Of course the experts would tell you if all this was true though. This is clearly pseudoscience. [Edit: When I wrote that, Wikipedia was describing the Bates method directly as pseudoscience. Now for some reason it's changed to alternative/fringe category.] So don't be an idiot and don't take what I wrote above seriously. It's an insult to all the experts! It's impossible that all those people can lack the critical thinking skills and the objectivity to notice this and the honesty to let others know! Obviously I'm just deceiving you because I'm a psychopath. And Dr. Bates is just another psychopathic, idiotic, liar and a conspiracy theorist for finishing his book like his:
...The fact is that, except in rare cases, man is not a reasoning being. He is dominated by authority, and when the facts are not in accord with the view imposed by authority, so much the worse for the facts. They may, and indeed must, win in the long run; but in the meantime the world gropes needlessly in darkness and endures much suffering that might have been avoided.
Pff... Sickening propaganda from a fraud! bising Just like Margaret Corbett!

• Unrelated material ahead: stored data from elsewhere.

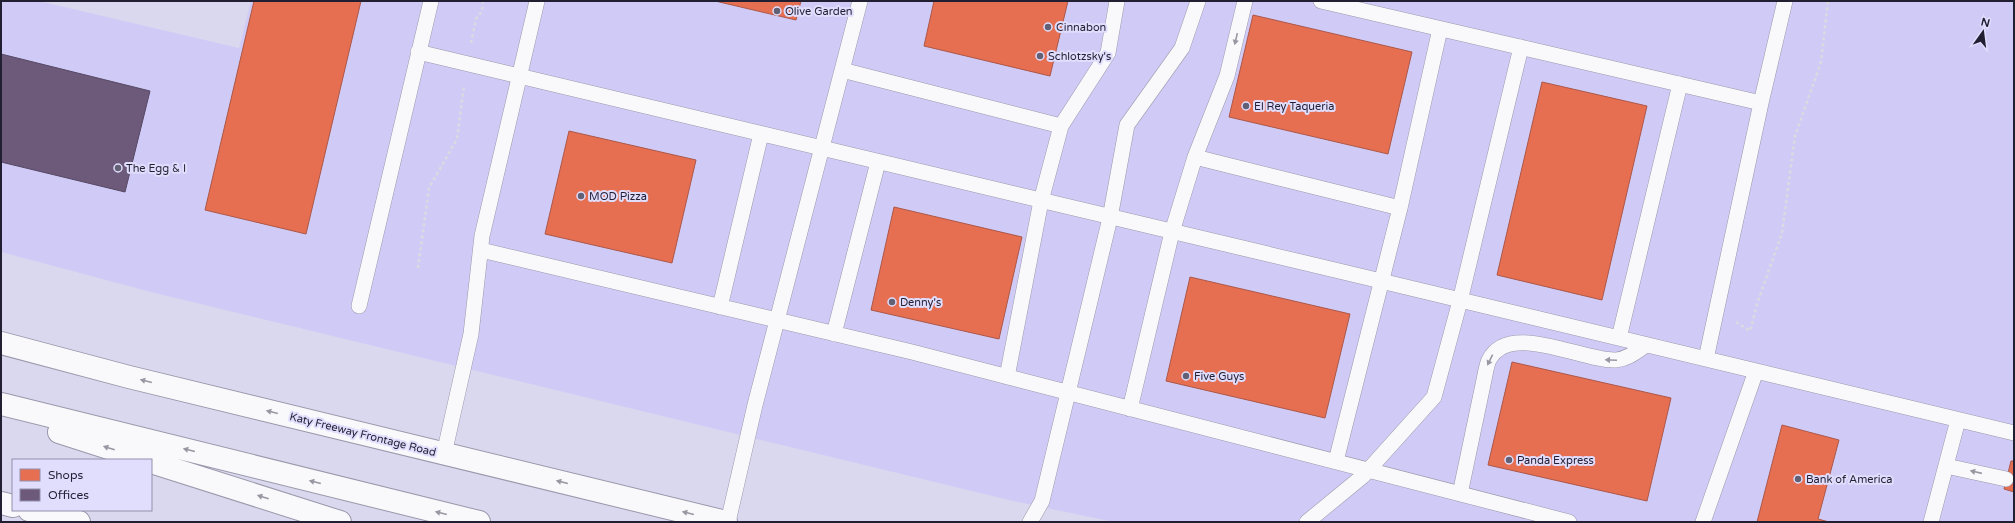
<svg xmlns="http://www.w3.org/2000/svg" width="2015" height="523" font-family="'Varela Round',sans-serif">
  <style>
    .built { fill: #d0cbf6 }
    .shops { fill: #e76f51; stroke: #ac5748 }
    .offices { fill: #6d597a; stroke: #564865 }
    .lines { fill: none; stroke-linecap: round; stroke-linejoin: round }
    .lane-casing { stroke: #9a98aa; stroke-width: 16 }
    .secondary-casing { stroke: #9a98aa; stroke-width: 24 }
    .highway-casing { stroke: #9a98aa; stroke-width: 24 }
    .path { stroke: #dadae0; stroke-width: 2.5; stroke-dasharray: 3 3; stroke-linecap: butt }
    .lane { stroke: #f9f9fc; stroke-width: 15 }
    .secondary { stroke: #f9f9fc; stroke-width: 22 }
    .highway { stroke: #f9f9fc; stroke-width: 22 }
    .oneway { fill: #9897a2 }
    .poi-dot { fill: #626074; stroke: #e0ddfd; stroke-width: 1.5 }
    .labels { text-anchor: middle; stroke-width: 4; stroke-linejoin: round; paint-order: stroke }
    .poi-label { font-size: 11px; fill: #221f33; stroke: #e0ddfd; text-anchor: start }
    .street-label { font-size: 11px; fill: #221f33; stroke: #e0ddfd }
  </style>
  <rect width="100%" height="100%" fill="#dad8ee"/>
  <!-- built -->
  <path class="built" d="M1 1H39L239 48 251 1H2014V522H1114L1013 501 151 292 1 252Z"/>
  <!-- shops -->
  <path class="shops" d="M254 1H361L306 234 205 210Z
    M715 1H801L796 20Z
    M934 1H1068L1050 76 924 46Z
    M1253 15 1412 52 1388 154 1229 117Z
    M1542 82 1647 106 1602 300 1497 275Z
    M569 131 696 160 672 263 545 234Z
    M894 207 1022 237 999 339 871 310Z
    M1190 277 1350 314 1325 418 1166 381Z
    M1512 362 1671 398 1647 501 1488 465Z
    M1782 425 1839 440 1818 519 1829 522H1757Z
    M2011 461H2014V492L2004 489Z"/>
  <!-- offices -->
  <path class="offices" d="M1 54 150 91 125 192 1 162Z"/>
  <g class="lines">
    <!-- lane casing -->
    <g class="lane-casing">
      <path id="lane" d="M1321 1 1761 103
        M418 52 1381 281 2014 433
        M842 70 1061 126 1041 201 1007 377
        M1061 126 1108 53 1117 1
        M1195 157 1400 208
        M481 250 912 352 1569 522
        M359 306 431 1
        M720 307 761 134
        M834 334 878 162
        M1619 338 1680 84
        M1706 359 1761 103 1785 1
        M1130 409 1172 232 1195 157 1227 76 1245 1
        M444 454 471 334 482 236 537 1
        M1336 461 1400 208 1440 29
        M1946 466 2006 479
        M1460 494 1485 375C1486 370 1487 364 1489 360 1509 320 1584 362 1616 360 1628 359 1637 351 1646 345
        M728 522 755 405 860 1
        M1030 522 1042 501 1110 218 1127 125 1182 48 1198 1
        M1307 522 1363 476 1434 397 1460 301 1521 47
        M1703 522 1756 371
        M1931 522 1958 420"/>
    </g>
    <!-- secondary casing -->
    <g class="secondary-casing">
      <path id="secondary" d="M1 343 129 377 726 522"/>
    </g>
    <!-- highway casing -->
    <g class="highway-casing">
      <path id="highway" d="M1 404 479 522
        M59 432 146 460
        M151 462 340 522
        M1 503 13 506
        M29 510 79 522"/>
    </g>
    <!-- path -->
    <path class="path" d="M471 43 476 19 482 11 483 1
      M418 268 429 188 457 139 464 85
      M1736 322 1750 331 1758 301 1782 233 1795 136 1821 62 1828 1"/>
    <!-- lane -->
    <use href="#lane" class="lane"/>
    <!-- secondary -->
    <use href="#secondary" class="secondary"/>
    <!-- highway -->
    <use href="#highway" class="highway"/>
  </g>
  <!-- one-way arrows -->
  <defs><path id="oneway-solid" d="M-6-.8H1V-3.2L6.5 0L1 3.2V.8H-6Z"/></defs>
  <g class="oneway">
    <use href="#oneway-solid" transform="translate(1236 39) rotate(103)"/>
    <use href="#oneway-solid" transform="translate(1490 360) rotate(116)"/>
    <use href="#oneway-solid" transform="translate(1611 360) rotate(-178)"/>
    <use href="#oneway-solid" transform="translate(146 381) rotate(-166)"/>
    <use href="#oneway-solid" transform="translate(272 412) rotate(-166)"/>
    <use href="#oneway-solid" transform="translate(109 448) rotate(-162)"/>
    <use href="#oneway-solid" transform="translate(189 450) rotate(-166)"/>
    <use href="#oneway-solid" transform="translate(1976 472) rotate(-167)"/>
    <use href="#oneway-solid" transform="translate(315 482) rotate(-166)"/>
    <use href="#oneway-solid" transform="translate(562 482) rotate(-166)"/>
    <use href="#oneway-solid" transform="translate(263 497) rotate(-162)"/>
    <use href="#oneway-solid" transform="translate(441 513) rotate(-166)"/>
    <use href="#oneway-solid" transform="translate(688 513) rotate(-166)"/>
  </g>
  <!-- markers -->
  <g class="poi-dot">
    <circle cx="777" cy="11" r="4"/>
    <circle cx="1048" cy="27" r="4"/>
    <circle cx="1040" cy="56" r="4"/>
    <circle cx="1246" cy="106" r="4"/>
    <circle cx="118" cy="168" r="4"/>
    <circle cx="581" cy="196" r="4"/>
    <circle cx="892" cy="302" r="4"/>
    <circle cx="1186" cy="376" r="4"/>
    <circle cx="1509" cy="460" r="4"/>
    <circle cx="1798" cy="479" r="4"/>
  </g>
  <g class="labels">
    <!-- poi labels -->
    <g class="poi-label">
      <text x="785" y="15">Olive Garden</text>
      <text x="1056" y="31">Cinnabon</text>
      <text x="1048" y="60">Schlotzsky's</text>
      <text x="1254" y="110">El Rey Taqueria</text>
      <text x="126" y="172">The Egg &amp; I</text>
      <text x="589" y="200">MOD Pizza</text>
      <text x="900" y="306">Denny's</text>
      <text x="1194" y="380">Five Guys</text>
      <text x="1517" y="464">Panda Express</text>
      <text x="1806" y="483">Bank of America</text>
    </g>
    <!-- street labels -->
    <g class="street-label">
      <text transform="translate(363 434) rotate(14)" y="4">Katy Freeway Frontage Road</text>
    </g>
  </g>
  <!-- border -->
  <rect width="2015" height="523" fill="none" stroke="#221f33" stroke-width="4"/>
  <!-- legend -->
  <rect x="12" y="459" width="140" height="52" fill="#e0ddfd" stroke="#9491ac"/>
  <rect x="20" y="469" width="20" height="12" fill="#e76f51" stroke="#9491ac"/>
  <text x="48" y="479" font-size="12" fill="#221f33">Shops</text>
  <rect x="20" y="489" width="20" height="12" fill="#6d597a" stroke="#9491ac"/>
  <text x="48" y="499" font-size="12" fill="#221f33">Offices</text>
  <!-- north arrow -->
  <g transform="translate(1983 32) rotate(14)" stroke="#e0ddfd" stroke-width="3" paint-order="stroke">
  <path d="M0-3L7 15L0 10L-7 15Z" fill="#221f33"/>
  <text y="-6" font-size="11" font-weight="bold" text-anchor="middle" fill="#221f33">N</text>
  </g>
</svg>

And Aldous Huxley is another fool! I mean look at this crap he wrote, from Wiki:
Huxley reviews the unique status of vision, according to the prevailing medical view
If orthodox opinion is right – if the organs of vision are incapable of curing themselves ... then the eyes must be totally different in kind from other parts of the body. Given favourable conditions, all other organs tend to free themselves from their defects. Not so the eyes. ... it is a waste of time even to try to discover a treatment which will assist nature in its normal task of healing. ...
He quotes Matthew Luckiesh, Director of General Electric’s Lighting Research Laboratory who wrote:
"Suppose that crippled eyes could be transformed into crippled legs. What a heart-rending parade we would witness on a busy street! Nearly every other person would go limping by. Many would be on crutches and some on wheel chairs."
Huxley goes on to stress that when legs are imperfect, the medical profession make every effort to get the patient walking again, and without crutches if at all possible. "Why should it not be possible to do something analogous for defective eyes?"
The orthodox theory is, on the face of it, so implausible, so intrinsically unlikely to be true, that one can only be astonished that it should be so generally and so unquestioningly accepted. ... At the present time it is rejected only by those who have personal reasons for knowing it to be untrue ... It is therefore no longer possible for me to accept the currently orthodox theory, with its hopelessly pessimistic practical consequences.

The stupid, it burns! tension

P.S. I just ordered Huxley's The Doors of Perception after watching this video.